Structure determination of organic molecules is normally achieved using spectroscopic techniques such as mass spectrometry, which defines the molecular formula, and nuclear magnetic resonance (NMR) spectroscopy which is the molecular cousin of MRI (magnetic resonance imaging). Each carbon and hydrogen atom in a molecule has a defined frequency in the NMR spectrum. Using sophisticated variants of this technique, one can determine how hydrogen and carbon atoms are connected together, thus mapping out the molecular structure. However, when there are few hydrogen atoms in the molecule, as occurred in this case, these techniques fail to come up with a unique solution, meaning that other methods are needed to solve the problem.

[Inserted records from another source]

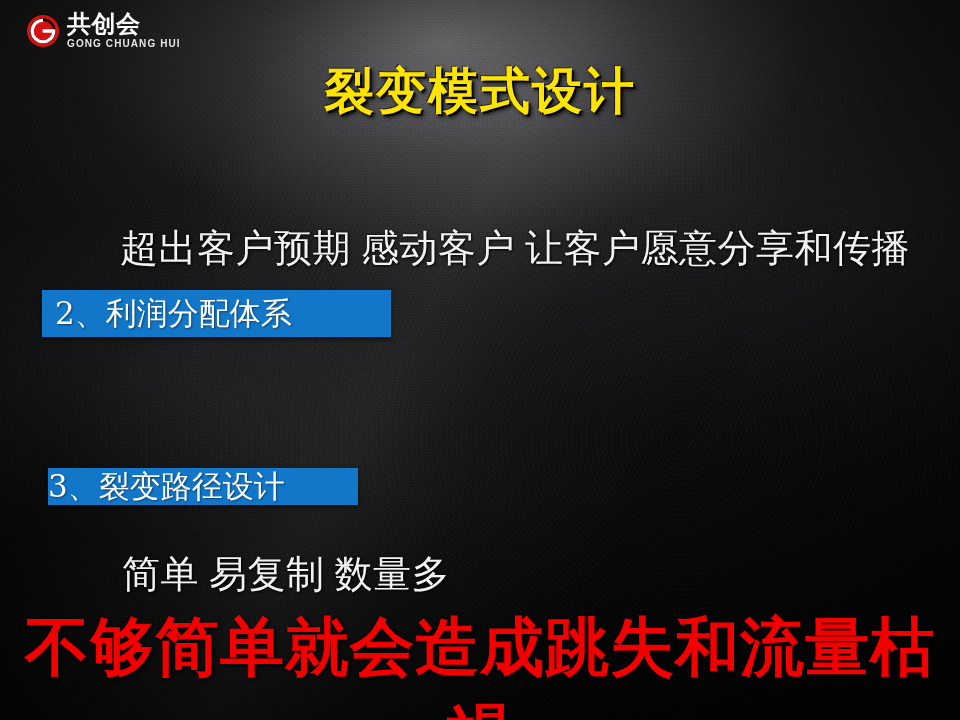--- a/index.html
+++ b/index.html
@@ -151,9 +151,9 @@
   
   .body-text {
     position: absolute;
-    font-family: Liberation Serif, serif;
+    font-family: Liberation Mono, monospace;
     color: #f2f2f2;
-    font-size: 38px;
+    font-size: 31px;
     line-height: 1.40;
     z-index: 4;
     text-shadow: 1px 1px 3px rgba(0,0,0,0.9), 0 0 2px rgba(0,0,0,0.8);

Imaging the "anatomy" of a molecule
The AFM uses a sharp tip attached to a small spring to measure the tiny forces between the tip and the sample, such as a molecule, to create an image. To image the chemical structure of a molecule with an AFM, it is necessary to operate in very close proximity to the molecule -- the range, where chemical interactions give significant contributions to the forces, is less than a nanometer. To achieve this, IBM scientists increased the sensitivity of the tip by deliberately picking up a carbon monoxide (CO) molecule. When close enough to the sample, the CO-terminated tip is able to sense tiny repulsive forces. In this way, the CO-terminated tip resolves the individual atoms within the investigated molecule, revealing its atomic-scale chemical structure.
IBM and nanotechnology
Scientists have been striving to "see" and manipulate atoms and molecules to extend human knowledge and push the frontiers of manufacturing capabilities to the nanometer regime. IBM has been a pioneer in nanoscience and nanotechnology ever since the development of the scanning tunneling microscope in 1981 by IBM Fellows Gerd Binnig and Heinrich Rohrer at IBM Research – Zurich. For this invention, which made it possible to image individual atoms, Binnig and Rohrer were awarded the Nobel Prize in Physics in 1986. The AFM, an offspring of the STM, was invented by Binnig in 1986. The STM is widely regarded as the instrument that opened the door to the nanoworld. A new facility for world-class collaborative nanoscale research will open in 2011 on the campus of IBM Research – Zurich. The new nanotech center is part of a strategic partnership in nanotechnology with ETH Zurich, one of Europe's premier technical universities.
The scientific paper entitled "Organic structure determination using atomic-resolution scanning probe microscopy" by L. Gross, F. Mohn, N. Moll, G. Meyer, R. Ebel, W. M. Abdel-Mageed and M. Jaspars, appeared online in Nature Chemistry, DOI: 10.1038/NCHEM.765 (1 August 2010).
* The original samples came from Prof. Koki Horikoshi at JAMSTEC in Japan - using the deep submersible, Kaiko.